EXTRACTO DE PÁGINA

————

Del gorrino, hasta los purines



Ni sociedad postindustrial, ni de la información, ni posmoderna. Lo que verdaderamente caracteriza al tiempo en que vivimos es que usamos y tiramos. Sociedad de usar y tirar. Empezando por el envoltorio. Todo viene envuelto en plástico o en cartón, cuando no en lata de aluminio o tetrabrick. No hay más que darse un paseo por el campo después de una romería o por una de nuestras plazas después de un botellón.
El contenido de los recipientes ha sido ingerido o vertido, tal vez regurgitado, pero el espacio queda cubierto de desperdicios industriales, que muchas veces solo sirven para hacer más atractivo el producto y que, por lo tanto, pierden toda utilidad una vez que el producto ha sido comprado. Todo ese material ha requerido de un largo proceso: recolección de materias primas, que han sido reelaboradas con la ayuda de energía, han necesitado de publicistas que han buscado soluciones atractivas, de artistas que les han dado forma y de ingenieros que han hecho posible la realización de esas ideas con máquinas apropiadas. Todo este trabajo va finalmente al basurero, cuando no se queda tirado en el paisaje.

————

TUS TAREAS
[A] Responde a estas preguntas con datos del fragmento sobre la sociedad de usar y tirar:
(i) ¿Qué es lo que verdaderamente caracteriza al tiempo en que vivimos?
(ii) ¿En qué materiales viene envuelto todo, además del plástico?
(iii) Junto a publicistas y artistas, ¿qué otros profesionales intervienen en el largo proceso de ese material?
[B] Explica por qué, según el fragmento sobre la sociedad de usar y tirar, muchos desperdicios industriales pierden toda utilidad una vez comprado el producto.
Las entradas son material independiente del fragmento sobre la sociedad de usar y tirar.

————

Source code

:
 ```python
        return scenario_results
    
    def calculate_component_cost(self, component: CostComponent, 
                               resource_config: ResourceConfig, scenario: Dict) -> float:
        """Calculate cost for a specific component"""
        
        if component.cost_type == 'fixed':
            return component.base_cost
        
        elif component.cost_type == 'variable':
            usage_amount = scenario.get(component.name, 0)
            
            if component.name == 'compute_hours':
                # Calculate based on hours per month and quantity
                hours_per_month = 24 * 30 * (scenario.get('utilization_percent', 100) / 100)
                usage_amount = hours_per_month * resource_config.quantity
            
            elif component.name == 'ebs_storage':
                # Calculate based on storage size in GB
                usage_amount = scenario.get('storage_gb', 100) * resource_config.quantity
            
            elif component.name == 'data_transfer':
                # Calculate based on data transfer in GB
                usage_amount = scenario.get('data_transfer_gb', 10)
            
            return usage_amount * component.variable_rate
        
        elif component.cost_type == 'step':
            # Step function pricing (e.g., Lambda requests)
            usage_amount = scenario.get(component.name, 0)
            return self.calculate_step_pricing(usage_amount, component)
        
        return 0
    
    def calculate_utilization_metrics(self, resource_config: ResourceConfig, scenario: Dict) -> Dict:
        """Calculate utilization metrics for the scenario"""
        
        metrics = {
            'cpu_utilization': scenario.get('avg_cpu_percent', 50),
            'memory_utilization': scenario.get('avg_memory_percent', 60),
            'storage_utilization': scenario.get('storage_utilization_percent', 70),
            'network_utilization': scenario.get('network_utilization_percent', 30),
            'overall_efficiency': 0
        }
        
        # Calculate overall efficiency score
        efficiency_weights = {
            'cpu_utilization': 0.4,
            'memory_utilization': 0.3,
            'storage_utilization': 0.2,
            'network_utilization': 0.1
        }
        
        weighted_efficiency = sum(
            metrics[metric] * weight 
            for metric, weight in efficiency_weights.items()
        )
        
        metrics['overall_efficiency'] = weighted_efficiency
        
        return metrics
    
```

————

SOLUCIONES PROPUESTAS
[A]
(i) Que usamos y tiramos.
(ii) En cartón, en lata de aluminio o en tetrabrick.
(iii) Los ingenieros.

[B] Muchas veces esos desperdicios solo sirven para hacer más atractivo el producto. Por eso pierden toda utilidad una vez que el producto ha sido comprado.